*** Block opens ***

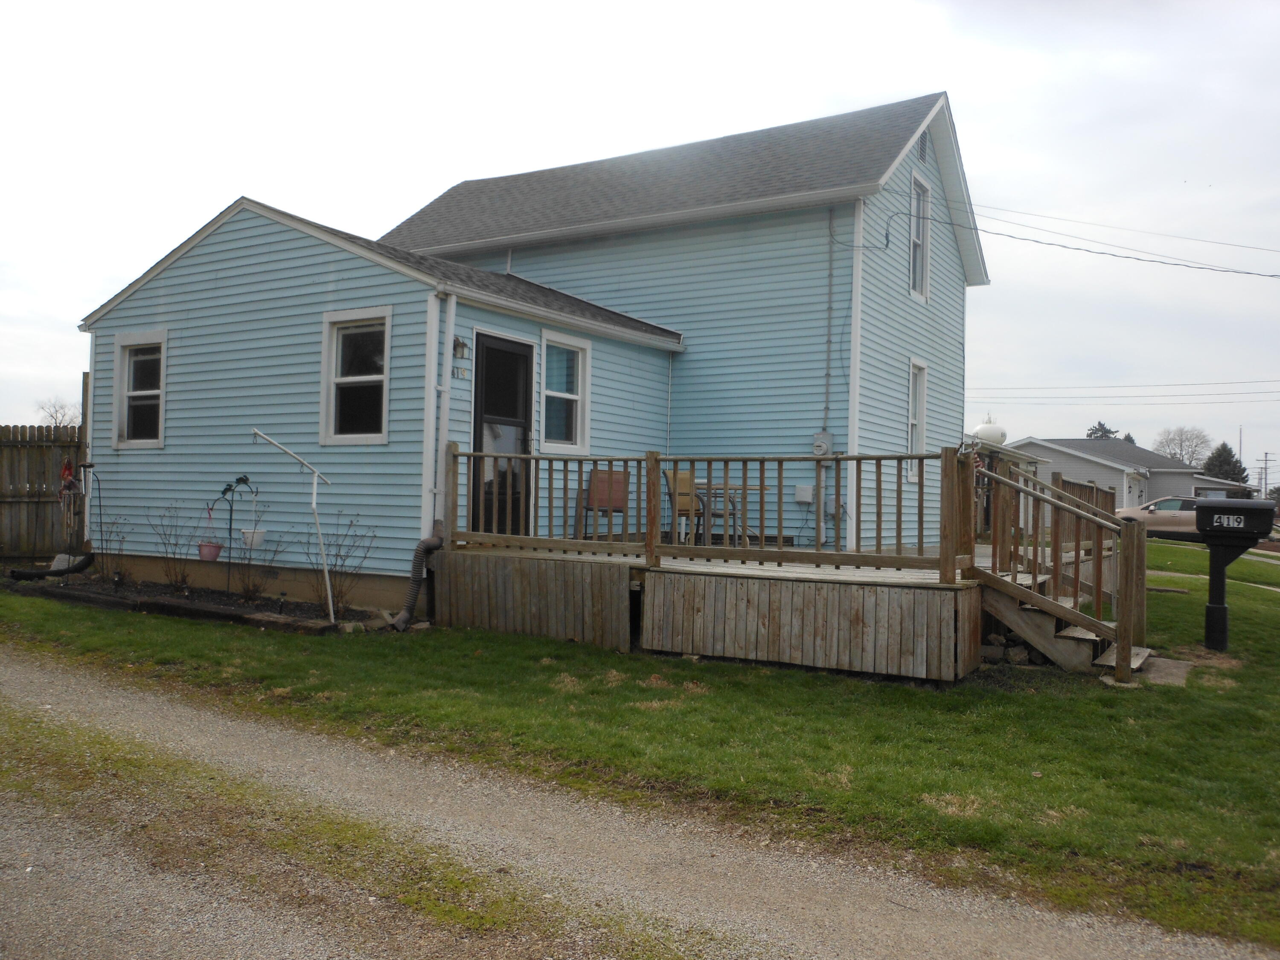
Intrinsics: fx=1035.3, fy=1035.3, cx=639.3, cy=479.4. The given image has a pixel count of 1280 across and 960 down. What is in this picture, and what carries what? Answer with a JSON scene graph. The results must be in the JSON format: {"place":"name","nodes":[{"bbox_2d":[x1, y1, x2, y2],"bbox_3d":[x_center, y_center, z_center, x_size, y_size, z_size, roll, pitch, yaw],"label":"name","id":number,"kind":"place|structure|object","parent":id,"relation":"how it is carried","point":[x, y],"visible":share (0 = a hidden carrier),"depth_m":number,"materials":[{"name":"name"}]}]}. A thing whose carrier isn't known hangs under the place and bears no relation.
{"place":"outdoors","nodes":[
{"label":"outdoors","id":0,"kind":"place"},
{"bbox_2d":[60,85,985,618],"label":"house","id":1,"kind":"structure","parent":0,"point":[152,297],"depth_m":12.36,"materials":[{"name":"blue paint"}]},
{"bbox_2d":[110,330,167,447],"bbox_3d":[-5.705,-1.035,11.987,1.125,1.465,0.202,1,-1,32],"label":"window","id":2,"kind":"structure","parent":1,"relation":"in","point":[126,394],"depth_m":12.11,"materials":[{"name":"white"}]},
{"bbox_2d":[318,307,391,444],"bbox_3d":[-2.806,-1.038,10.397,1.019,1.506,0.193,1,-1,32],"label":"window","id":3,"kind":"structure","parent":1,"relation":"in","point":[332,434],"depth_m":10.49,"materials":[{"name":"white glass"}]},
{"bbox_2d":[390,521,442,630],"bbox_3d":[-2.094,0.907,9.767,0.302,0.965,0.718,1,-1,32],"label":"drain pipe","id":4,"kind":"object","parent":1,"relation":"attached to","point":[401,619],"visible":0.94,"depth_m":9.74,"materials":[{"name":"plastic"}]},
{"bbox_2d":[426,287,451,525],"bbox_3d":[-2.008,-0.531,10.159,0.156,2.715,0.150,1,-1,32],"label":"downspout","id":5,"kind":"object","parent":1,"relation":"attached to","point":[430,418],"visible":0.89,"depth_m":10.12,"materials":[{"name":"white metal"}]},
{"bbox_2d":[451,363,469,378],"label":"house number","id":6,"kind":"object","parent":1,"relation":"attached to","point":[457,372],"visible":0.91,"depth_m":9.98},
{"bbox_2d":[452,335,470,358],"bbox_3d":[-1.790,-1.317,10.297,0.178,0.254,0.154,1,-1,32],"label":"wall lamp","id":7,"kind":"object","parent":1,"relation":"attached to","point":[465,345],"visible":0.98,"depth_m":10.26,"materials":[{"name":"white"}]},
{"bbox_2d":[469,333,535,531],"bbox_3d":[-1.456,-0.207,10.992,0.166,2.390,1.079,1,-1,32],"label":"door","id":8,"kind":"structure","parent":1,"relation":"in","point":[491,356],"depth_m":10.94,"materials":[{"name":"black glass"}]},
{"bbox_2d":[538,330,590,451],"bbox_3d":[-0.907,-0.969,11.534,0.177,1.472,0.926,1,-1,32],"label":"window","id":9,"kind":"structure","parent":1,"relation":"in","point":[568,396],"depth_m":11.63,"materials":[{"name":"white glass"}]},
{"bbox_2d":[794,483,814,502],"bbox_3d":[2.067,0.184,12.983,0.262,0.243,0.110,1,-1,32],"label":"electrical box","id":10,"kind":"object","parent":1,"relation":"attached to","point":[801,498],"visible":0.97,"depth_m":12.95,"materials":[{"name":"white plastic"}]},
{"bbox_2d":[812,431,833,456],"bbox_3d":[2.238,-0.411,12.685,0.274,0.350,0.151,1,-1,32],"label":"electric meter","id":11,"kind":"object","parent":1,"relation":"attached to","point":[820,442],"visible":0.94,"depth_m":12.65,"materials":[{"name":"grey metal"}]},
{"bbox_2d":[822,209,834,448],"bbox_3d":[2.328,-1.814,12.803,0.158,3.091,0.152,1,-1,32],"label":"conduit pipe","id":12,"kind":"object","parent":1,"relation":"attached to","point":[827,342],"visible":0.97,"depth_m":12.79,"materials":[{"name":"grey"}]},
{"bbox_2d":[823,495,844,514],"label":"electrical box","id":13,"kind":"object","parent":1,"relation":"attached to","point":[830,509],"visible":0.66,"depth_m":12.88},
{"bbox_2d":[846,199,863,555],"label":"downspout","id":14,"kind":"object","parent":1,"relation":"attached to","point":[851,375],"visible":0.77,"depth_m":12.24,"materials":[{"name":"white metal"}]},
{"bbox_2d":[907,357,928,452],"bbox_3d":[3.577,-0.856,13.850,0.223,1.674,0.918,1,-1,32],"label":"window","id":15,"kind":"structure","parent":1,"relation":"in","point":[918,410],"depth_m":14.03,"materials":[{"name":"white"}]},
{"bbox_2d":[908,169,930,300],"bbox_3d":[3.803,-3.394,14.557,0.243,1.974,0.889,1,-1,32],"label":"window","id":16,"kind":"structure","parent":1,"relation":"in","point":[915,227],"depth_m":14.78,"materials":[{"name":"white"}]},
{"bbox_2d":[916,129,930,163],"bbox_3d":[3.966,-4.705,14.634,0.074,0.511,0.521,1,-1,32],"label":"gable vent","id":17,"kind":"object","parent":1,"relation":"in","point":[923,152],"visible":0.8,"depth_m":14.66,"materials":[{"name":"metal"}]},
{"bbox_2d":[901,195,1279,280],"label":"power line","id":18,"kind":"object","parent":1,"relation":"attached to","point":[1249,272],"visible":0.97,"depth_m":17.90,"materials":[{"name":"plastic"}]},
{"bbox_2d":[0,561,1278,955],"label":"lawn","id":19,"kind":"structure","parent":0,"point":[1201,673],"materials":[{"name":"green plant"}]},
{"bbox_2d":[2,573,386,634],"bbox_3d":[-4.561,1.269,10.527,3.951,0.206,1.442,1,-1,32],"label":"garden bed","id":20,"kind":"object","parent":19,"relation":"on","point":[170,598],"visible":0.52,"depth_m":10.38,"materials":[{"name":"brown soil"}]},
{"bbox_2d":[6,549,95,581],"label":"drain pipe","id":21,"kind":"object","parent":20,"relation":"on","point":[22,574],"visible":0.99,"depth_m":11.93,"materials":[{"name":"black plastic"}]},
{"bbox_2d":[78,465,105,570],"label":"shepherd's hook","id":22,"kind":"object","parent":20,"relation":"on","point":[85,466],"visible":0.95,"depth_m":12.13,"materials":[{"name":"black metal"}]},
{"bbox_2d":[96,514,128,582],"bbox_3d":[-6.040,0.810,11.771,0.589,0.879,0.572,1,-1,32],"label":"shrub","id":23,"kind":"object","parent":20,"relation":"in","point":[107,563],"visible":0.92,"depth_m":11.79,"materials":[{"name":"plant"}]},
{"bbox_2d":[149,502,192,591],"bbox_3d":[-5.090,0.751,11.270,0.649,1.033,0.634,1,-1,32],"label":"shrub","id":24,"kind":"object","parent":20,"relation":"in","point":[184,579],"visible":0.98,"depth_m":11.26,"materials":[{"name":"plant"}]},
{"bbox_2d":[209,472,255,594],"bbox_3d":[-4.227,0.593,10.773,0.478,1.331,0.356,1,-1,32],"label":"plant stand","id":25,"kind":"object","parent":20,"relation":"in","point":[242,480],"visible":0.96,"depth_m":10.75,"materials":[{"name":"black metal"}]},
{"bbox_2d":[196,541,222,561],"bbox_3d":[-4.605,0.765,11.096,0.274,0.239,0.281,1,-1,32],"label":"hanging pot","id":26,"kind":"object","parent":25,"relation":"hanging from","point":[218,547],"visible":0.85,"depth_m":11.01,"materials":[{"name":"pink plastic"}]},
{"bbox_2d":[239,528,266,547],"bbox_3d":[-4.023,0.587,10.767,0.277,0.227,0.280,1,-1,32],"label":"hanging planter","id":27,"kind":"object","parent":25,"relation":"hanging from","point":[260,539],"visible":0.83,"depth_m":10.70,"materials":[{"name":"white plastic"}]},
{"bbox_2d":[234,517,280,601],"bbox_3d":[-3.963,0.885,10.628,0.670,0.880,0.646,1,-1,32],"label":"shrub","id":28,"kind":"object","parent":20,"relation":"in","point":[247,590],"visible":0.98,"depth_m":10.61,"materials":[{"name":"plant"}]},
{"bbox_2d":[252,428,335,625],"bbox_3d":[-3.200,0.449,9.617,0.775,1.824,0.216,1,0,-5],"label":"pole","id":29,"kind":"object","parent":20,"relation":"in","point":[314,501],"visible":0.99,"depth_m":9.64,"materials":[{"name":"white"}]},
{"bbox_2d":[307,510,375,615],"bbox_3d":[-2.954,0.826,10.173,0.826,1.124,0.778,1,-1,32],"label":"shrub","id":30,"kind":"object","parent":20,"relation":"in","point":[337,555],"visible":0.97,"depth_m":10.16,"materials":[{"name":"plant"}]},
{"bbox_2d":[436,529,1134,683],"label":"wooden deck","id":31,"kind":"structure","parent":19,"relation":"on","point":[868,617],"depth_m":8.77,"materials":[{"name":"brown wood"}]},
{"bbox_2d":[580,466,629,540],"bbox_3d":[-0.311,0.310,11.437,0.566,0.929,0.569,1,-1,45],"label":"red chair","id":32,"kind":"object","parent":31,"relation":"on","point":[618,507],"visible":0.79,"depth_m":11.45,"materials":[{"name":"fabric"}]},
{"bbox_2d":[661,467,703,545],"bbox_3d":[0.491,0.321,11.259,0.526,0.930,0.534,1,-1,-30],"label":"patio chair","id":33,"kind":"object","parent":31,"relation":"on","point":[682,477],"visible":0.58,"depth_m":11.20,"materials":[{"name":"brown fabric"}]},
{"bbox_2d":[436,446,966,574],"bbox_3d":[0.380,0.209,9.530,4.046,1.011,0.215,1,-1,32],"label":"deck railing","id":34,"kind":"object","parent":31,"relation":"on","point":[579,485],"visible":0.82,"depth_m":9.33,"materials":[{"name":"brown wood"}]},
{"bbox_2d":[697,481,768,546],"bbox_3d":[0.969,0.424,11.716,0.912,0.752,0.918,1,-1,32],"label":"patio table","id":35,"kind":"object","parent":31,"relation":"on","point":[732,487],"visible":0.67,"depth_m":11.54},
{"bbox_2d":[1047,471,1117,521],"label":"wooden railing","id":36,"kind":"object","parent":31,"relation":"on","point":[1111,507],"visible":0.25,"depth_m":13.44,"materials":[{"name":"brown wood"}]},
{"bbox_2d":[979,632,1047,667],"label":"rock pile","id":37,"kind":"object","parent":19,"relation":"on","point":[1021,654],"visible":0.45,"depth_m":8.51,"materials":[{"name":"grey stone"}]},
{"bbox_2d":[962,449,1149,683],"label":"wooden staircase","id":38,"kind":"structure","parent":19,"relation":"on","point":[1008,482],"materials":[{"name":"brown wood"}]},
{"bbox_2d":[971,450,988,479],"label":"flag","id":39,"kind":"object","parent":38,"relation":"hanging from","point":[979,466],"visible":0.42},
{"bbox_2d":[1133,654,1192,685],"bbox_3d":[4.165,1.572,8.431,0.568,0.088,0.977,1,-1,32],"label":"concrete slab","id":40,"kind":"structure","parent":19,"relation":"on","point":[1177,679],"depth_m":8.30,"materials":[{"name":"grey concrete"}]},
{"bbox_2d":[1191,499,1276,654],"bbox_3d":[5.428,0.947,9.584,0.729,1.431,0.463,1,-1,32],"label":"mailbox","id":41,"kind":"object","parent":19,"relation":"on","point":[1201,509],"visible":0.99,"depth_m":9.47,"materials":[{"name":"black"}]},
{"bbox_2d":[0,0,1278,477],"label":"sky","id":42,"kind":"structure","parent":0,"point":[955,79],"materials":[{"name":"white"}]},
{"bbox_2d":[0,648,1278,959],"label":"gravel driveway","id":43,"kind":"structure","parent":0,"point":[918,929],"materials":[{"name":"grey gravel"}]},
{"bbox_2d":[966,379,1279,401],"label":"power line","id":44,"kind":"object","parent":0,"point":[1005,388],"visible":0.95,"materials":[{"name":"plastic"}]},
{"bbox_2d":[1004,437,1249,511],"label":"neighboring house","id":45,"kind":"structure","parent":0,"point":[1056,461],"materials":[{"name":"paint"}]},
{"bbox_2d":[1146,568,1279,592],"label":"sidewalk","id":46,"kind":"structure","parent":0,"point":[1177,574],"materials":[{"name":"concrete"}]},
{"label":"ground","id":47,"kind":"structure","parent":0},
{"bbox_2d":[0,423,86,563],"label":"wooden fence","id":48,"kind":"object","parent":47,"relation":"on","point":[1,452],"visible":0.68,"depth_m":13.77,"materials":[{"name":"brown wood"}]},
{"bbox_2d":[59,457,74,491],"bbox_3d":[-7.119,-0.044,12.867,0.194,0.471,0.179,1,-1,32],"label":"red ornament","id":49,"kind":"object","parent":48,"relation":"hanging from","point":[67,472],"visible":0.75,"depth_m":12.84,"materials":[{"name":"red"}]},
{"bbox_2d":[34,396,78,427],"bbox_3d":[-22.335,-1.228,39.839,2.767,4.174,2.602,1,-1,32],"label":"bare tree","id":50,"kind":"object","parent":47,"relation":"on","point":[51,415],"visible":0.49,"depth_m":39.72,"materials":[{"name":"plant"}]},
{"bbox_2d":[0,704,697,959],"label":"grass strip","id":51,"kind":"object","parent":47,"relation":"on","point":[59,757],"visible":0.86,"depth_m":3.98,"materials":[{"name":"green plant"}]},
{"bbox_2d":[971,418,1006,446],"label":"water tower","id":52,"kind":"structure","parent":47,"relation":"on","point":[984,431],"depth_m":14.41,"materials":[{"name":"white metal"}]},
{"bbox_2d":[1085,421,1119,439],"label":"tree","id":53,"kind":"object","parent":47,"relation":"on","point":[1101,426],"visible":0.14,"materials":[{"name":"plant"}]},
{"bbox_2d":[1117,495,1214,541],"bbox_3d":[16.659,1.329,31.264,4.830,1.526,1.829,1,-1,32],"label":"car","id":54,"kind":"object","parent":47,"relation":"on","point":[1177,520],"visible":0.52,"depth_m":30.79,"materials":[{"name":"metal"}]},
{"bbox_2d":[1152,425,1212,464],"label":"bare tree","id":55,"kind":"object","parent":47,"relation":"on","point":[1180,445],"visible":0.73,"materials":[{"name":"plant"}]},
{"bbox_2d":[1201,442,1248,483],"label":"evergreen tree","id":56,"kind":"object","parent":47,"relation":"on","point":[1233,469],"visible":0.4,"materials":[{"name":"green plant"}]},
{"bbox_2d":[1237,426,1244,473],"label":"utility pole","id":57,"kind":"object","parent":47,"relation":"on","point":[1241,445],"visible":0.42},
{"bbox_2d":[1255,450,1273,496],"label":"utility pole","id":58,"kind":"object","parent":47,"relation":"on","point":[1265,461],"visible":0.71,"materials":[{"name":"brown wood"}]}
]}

*** Block closes ***

Exercise directions — The answer should be one number: how many lines of the data above contain "utility".

Task output — 2